A helicopter crew with the Utah Department of Public Safety pulled off an impressive, high-altitude rescue last Thursday in the La Sal Mountains near Moab. The crew rescued a group of three wildlife researchers, who had been collaring mountain goats in the area when their own helicopter crashed into a cliff. Miraculously, all three of the researchers survived the crash after sustaining only minor injuries. They were safely out of the mountains by around 3 p.m. on Thursday, Dec. 8.
The group was conducting research for the Utah Division of Wildlife Resources, according to DWR public information officer Faith Jolley. Jolley told reporters with the Moab Sun News that the agency had contracted with the private company, Helicopter Wildlife Services, to further study the migrations and winter survival rates of mountain goats. (The species is not native to the La Sals and was introduced there in 2013.)
Officials are still investigating the crash, and Jolley explained that the privately owned helicopter was estimated to be a total loss.

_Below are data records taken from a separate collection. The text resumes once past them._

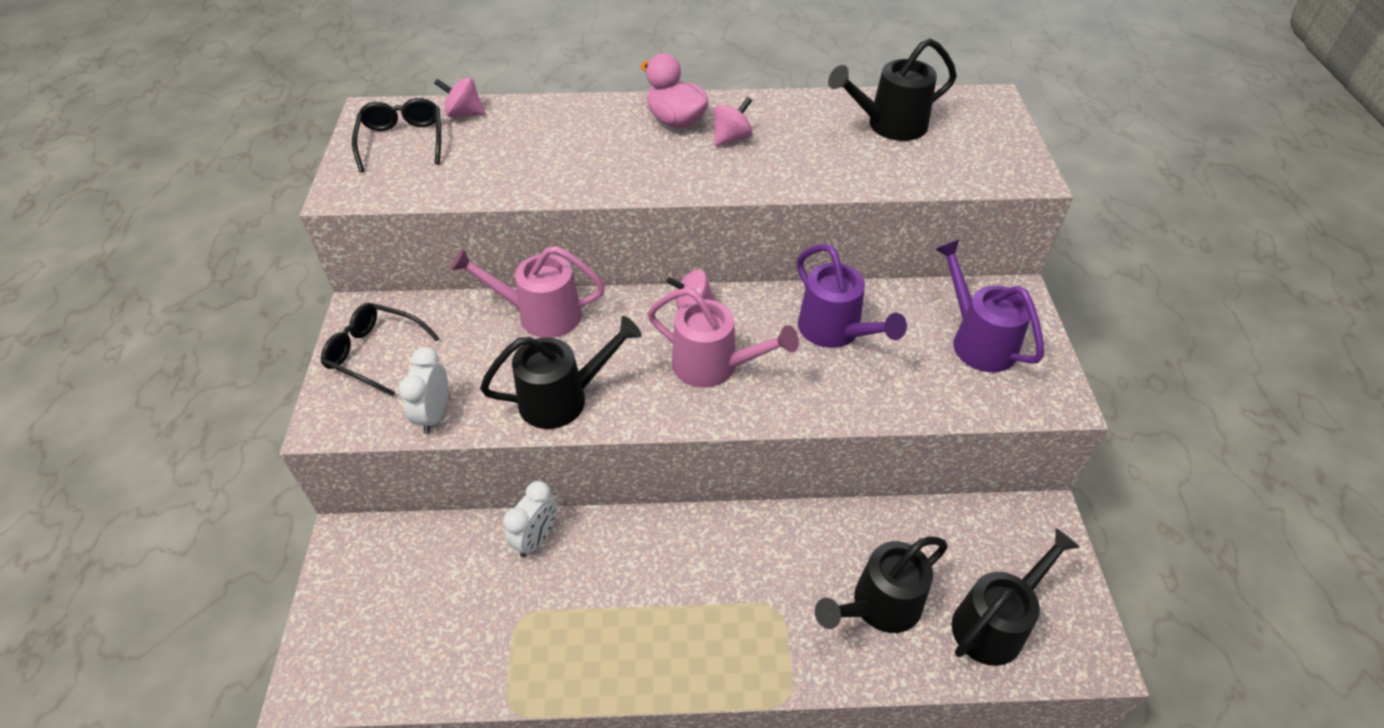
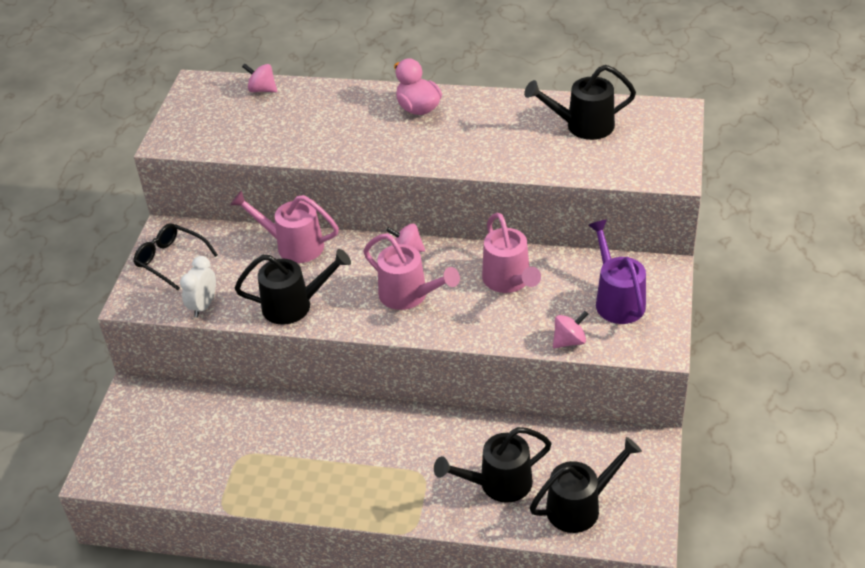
camera: 15 degrees right, 5 degrees down
(402, 141) = (213, 108): black glasses -> none
(536, 539) = (264, 408): white clock -> none
(731, 138) = (455, 126): pink spinning top -> pink spinning top (569, 341)
(835, 332) = (509, 281): purple watering can -> pink watering can

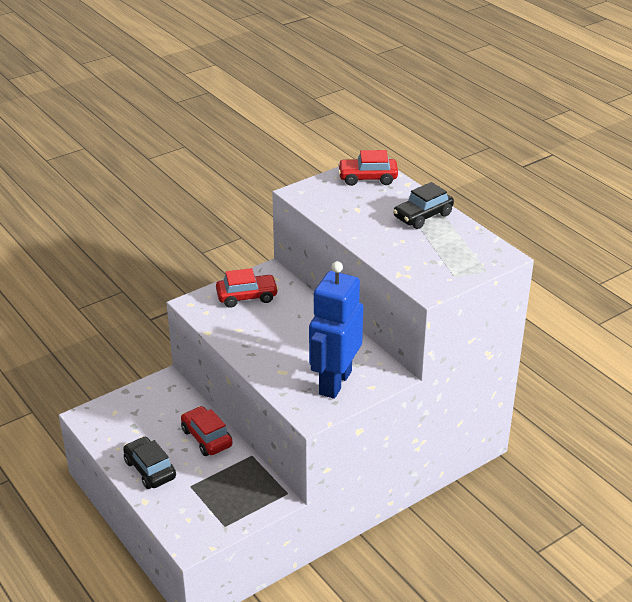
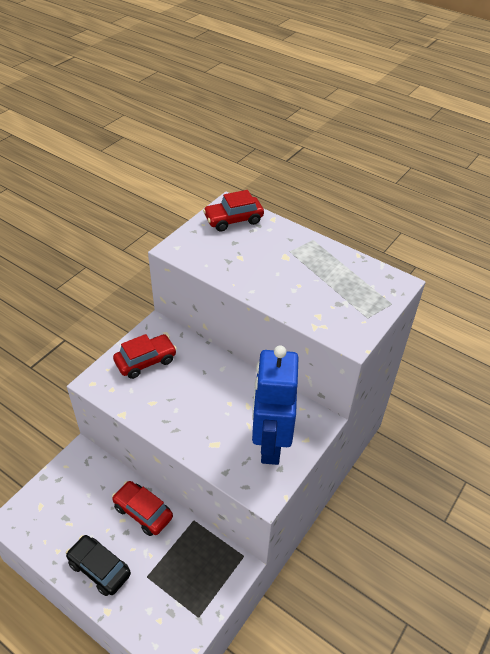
camera: 20 degrees left, 10 degrees up
(423, 216) = (304, 253): black car -> none

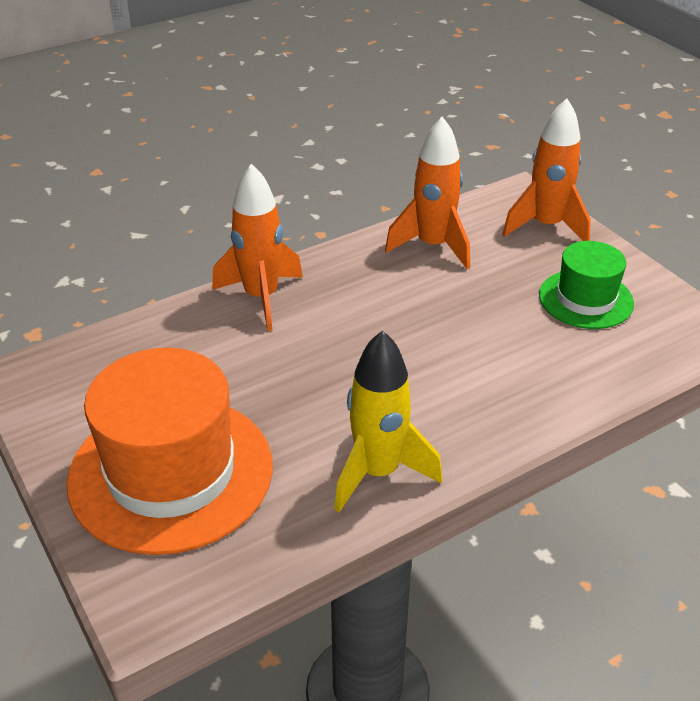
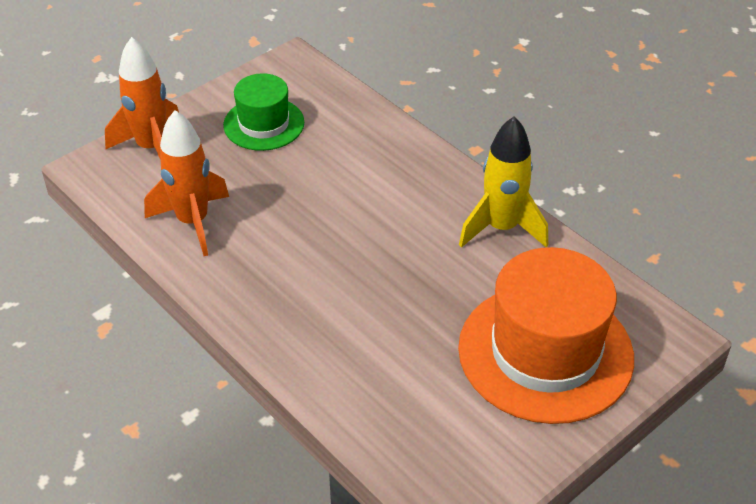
camera: 100 degrees left, 5 degrees up
(261, 297) = (297, 338): orange rocket -> none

The chopper went down in the Cleaver Chutes Area on Mount Tukuhnikivatz, according to a spokesperson with the U.S. Forest Service.
“The cause of the accident is still under investigation, but the pilot believes it may have been caused by falling rocks, which appear to have hit the blades while the helicopter flew close to the cliff face,” Jolley said yesterday.
According to the San Juan County Sheriff’s Office, the crash was first reported at approximately 11:15 a.m. on Dec. 8, when “a witness in the area reported a metallic blue helicopter [going] down in steep terrain on the mountain peak but did not see any smoke or fire.”
Because of the remote location, the sheriff’s office requested a DPS helicopter to help with the rescue. The helicopter crew flew to the scene of the crash, where they were challenged by the steep alpine terrain. Captain Luke Bowman, who piloted the rescue helicopter, told reporters that the three researchers were clinging to a 60- to 70-degree slope at the base of a sheer 1,000-foot cliff. He said it was a miracle they didn’t slide any further down the snow-covered mountainside.
“They had a very steep slope with a lot of runout, and you had an aluminum or metal helicopter that could have slid very easily on that slope,” Bowman said in an interview with FOX-13 News. “I think they were very fortunate to not go tumbling down any further.”
After making contact with the three wildlife researchers, rescuers hoisted them into the DPS helicopter one at a time. They were then flown to a staging area at approximately 3:15 p.m. Medical crews there determined that the researchers had suffered only minor bumps and bruises in the crash.